According to the civic officials, the recycling of plastics should be carried out in environmentally sound manner, as per the Plastic Waste Management Rules. “To sell the collected plastic, we have reached out to a couple of recyclers registered with Maharashtra Pollution Control Board (MPCB). These registered recyclers have asked for direct delivery of the plastic to their plants. On this backdrop, we need to take a calculative decision that is financially viable for the Brihanmumbai Municipal Corporation… as the transportation costs are huge,” said one of the BMC officials.
We are currently storing the collected plastic waste in the dry waste segregation centers. We are working on a viable solution on how to transport the plastic waste to the registered recycling agencies, said Kiran Dighavkar, Assistant Municipal Commissioner, Brihanmumbai Municipal Corporation.
Towing the government line, plastic bottle manufacturers have approached the civic body for recycling of the collected banned plastic in the city. While the Brihanmumbai Municipal Corporation (BMC) has collected over 120 tonnes of banned plastic since April, it has no mechanism available to recycle this waste.
However, as part of the Extended Producer Responsibility (a policy approach under which producers are given a significant responsibility for the treatment or disposal of post-consumer products), two firms have approached the civic body asking for segregation centres across the city. These companies will then later transport and also recycle the plastic, added Kiran Dighavkar.
According to the data provided by the Maharashtra Pollution Control Board (MPCB), there are over 400 registered agencies with MPCB that can recycle plastic as per the government norms. Of the 400, only 40 to 50 are located in Mumbai.
One viable option at our disposal is to crush the banned plastic in a crusher. However, a decision needs to be taken on what should be done of resultant plastic granules from this process. However, recycling is not the only option but the collected plastic can also be used by cement industries to mix the plastic with cement in their manufacturing units. And to use plastic waste in road construction works is also under consideration, said an official of the civic body.
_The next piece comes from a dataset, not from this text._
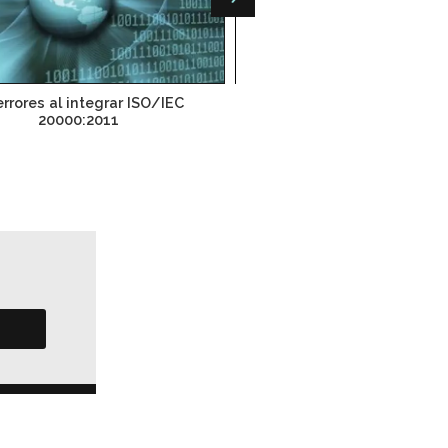
errores al integrar ISO/IEC
México fija cerco sanita
20000:2011
aeropuertos del nor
According to environmental experts, a good option to destroy plastic is to burn it in a cement kiln, use in the construction of tar roads or disintegrating plastics by processing into the basic chemicals which are harmless – a few options mentioned under solid waste management rules. However, the recycling of plastics should be undertaken strictly in accordance with the Bureau of Indian Standard specification, entitled – The Guidelines for Recycling of Plastics.”
According to the data provided by the BMC, of the 1.42 lakh kg of banned plastic that has been recovered, the highest amount of plastic was collected from Bandra – over 30,000 kg.
The annual plastic waste management reports of the Central Pollution Control Board (CPCB) states that the estimated plastic waste for Maharashtra increased from 1,045.24 tonnes per annum in 2011-12 to 4,69,098 tonnes per annum in 2015-16. It has one of the highest plastic consumption across Indian states. The state pollution control board’s decision to ban plastic (banned items include all kinds of plastic bags (with or without handle), disposable cutlery items made of plastic and thermocol such as plates, cups, glass and bowls) came as a big step but it is yet to be seen how the state will manage to recycle the plastic waste effectively. With the ban, Maharashtra become the 18th state in the country to ban plastic.